(RECORDS SHOWN)

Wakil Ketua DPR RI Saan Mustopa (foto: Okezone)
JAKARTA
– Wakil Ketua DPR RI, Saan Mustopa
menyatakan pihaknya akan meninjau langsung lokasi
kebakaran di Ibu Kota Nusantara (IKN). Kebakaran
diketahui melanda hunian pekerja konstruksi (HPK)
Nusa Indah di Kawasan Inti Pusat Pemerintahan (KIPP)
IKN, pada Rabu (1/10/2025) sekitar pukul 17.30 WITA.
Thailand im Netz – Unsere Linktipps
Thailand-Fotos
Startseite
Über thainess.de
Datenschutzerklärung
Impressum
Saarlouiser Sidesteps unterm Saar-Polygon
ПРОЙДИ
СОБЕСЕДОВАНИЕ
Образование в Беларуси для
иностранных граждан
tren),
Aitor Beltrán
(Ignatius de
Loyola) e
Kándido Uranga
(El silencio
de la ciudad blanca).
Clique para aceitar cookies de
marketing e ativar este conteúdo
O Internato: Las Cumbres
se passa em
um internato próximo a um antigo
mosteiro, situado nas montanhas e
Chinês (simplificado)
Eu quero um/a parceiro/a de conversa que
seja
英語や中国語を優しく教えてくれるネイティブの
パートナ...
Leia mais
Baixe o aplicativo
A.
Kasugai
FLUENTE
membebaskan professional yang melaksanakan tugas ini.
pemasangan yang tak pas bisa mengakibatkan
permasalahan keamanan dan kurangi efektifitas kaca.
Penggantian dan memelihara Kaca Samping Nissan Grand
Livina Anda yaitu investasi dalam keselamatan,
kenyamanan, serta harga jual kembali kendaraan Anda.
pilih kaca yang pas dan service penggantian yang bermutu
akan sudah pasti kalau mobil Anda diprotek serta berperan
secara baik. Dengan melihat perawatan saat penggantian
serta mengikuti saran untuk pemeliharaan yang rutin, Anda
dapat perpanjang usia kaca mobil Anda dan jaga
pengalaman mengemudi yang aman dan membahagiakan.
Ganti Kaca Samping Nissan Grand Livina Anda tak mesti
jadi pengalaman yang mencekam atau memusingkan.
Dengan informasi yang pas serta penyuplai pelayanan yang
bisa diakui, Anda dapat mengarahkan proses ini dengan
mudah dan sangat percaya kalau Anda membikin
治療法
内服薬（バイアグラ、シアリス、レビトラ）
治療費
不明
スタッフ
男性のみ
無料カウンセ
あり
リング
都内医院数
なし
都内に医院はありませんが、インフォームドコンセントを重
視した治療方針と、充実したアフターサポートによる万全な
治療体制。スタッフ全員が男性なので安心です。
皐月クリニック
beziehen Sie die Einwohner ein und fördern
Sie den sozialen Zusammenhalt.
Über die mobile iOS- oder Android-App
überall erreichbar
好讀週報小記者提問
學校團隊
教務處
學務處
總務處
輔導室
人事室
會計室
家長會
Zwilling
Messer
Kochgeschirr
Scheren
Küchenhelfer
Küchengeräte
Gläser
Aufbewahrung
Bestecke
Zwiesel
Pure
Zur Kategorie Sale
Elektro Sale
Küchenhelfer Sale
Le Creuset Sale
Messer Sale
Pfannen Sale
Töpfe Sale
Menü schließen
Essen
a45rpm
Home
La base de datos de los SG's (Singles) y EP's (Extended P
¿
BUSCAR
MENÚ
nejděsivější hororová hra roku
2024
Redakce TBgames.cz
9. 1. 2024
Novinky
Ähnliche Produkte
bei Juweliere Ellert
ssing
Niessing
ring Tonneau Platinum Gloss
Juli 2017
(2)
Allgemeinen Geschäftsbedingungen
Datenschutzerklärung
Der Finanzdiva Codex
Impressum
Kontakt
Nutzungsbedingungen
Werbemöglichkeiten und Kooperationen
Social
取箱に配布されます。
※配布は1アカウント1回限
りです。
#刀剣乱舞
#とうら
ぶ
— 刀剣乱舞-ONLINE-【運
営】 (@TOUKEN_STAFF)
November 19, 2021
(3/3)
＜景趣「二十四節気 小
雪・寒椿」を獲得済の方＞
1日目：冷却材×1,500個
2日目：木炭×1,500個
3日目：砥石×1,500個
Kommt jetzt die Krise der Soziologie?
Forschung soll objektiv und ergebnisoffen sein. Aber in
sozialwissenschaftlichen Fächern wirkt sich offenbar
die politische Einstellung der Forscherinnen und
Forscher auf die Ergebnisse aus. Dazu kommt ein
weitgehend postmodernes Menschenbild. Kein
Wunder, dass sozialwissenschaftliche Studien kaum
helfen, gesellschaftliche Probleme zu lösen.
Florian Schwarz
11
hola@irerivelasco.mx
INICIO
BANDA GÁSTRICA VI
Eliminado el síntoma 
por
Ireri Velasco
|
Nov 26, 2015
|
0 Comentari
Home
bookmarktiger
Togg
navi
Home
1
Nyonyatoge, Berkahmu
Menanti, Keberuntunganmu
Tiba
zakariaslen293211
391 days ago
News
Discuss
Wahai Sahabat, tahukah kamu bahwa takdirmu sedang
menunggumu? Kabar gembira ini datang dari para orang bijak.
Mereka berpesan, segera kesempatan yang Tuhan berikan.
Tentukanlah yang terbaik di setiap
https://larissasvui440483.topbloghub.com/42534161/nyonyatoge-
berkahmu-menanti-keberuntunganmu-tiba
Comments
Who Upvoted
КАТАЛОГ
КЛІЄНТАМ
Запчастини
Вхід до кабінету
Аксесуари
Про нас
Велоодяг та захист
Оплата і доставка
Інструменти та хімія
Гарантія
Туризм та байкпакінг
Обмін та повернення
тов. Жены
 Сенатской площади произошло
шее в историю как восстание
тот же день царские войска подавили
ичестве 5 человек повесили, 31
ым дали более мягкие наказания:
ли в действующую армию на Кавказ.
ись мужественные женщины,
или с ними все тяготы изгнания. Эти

(End RECORDS SHOWN)

Whenever the string "bisa" turns up in a line above, copy that line out.

■ **RESULT**:
pemasangan yang tak pas bisa mengakibatkan
bisa diakui, Anda dapat mengarahkan proses ini dengan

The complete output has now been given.